To cut a long story short, the money mostly went to French and German banks while the Greek economy was destroyed by these austerity measures. This was to a significant extent because Greece had lost sovereignty over its monetary policy, because of the absence of a real solidarity mechanism in the EMU and because of the neoliberal Maastricht criteria.
Daniel Finn
The question of the EU and whether it can be reformed has been one of the major controversies for the European left over the last fifteen years or so. What do you think the long-term historical perspective that you set out in your work can bring to that debate?
Aurélie Dianara
This is a question that I have been asking myself in my work and while writing my book. I think that the failure of the European left to build a social or socialist Europe during the long 1970s contains important lessons for the Left today. On the one hand, and most important, it suggests the need for a significant degree of pessimism about the possibility of ever turning the EU into an instrument for social, democratic, and ecological progress.
The failure of the European left to build a social or socialist Europe during the long 1970s contains important lessons for the Left today.
It is worth emphasizing that the balance of power was much more favorable to the labor movement and the Left during the 1970s than it is today. The framework of European socioeconomic governance was also far more malleable back then, at a time when there were only six or nine countries around the European table, than it is today. Now there are twenty-seven member-states sitting at the council table, and neoliberalism is much more deeply anchored in European treaties and policies.
In this context, I think that attempts to reimagine a Social Europe for the twenty-first century appear more and more like a fantasy. During the past few years, the COVID-19 crisis forced European leaders to open tiny breaches in the Maastricht consensus: for example, the Stability Pact was suspended for several years. However, conservative forces are busy reimposing these rules and reasserting a policy of austerity.
At the same time, for those on the Left who still believe that the EU can be changed or perhaps supplanted by another form of European cooperation and unity, the historical perspective and the forgotten defeat of Social Europe is an invitation to work relentlessly to overcome internal divisions and strategic weaknesses. The lesson of this story of a defeat is that the Left has to invest much more in internationalism.
Some people on the Left today find reasons to be optimistic as social democratic, green, and radical left parties, as well as trade unions and civil society groups, are better organized at the European level in some ways than was the case a few decades ago. Today citizens are more attentive to European politics than they used to be. The climate crisis is also pushing people to think about issues internationally in a way that didn’t exist until recently.

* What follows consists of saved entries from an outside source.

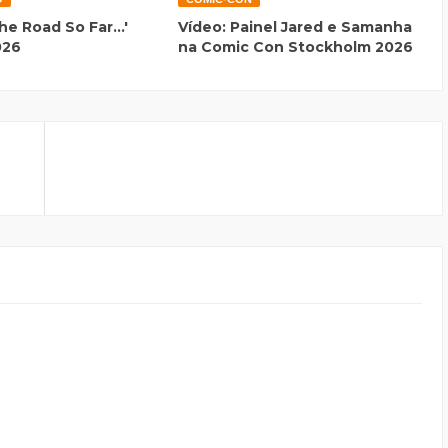
he Road So Far...'
Vídeo: Painel Jared e Samanha
026
na Comic Con Stockholm 2026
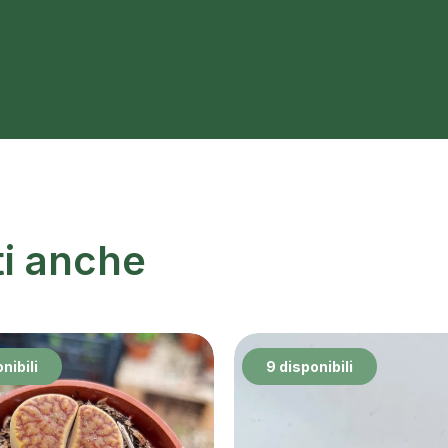
ti anche
nibili
9 disponibili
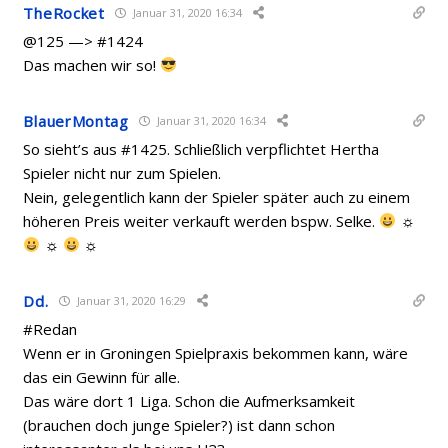
TheRocket
Januar 31, 2020 16:34
@125 —> #1424
Das machen wir so!
BlauerMontag
Januar 31, 2020 16:34
So sieht’s aus #1425. Schließlich verpflichtet Hertha
Spieler nicht nur zum Spielen.
Nein, gelegentlich kann der Spieler später auch zu einem
höheren Preis weiter verkauft werden bspw. Selke.
☼
☼
☼
Dd.
Januar 31, 2020 16:29
#Redan
Wenn er in Groningen Spielpraxis bekommen kann, wäre
das ein Gewinn für alle.
Das wäre dort 1 Liga. Schon die Aufmerksamkeit
(brauchen doch junge Spieler?) ist dann schon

This is all true to some extent. But I think this story of a defeat shows us that in order to move the European project in a radically different direction, which is what we need, the Left would have to build a genuinely transnational alliance or bloc that is clearly opposed to the neoliberal and reactionary versions of Europe. It would have to agree on a common program clearly oriented toward the interests of workers and launch an offensive based on mass popular mobilization.
Today we are very far from being able to do this. Without an intervention of this kind, the Left will have little chance of turning the EU into a Social Europe, or even turning it into something that would be less of an obstacle for any progressive social, economic, and environmental transition in Europe.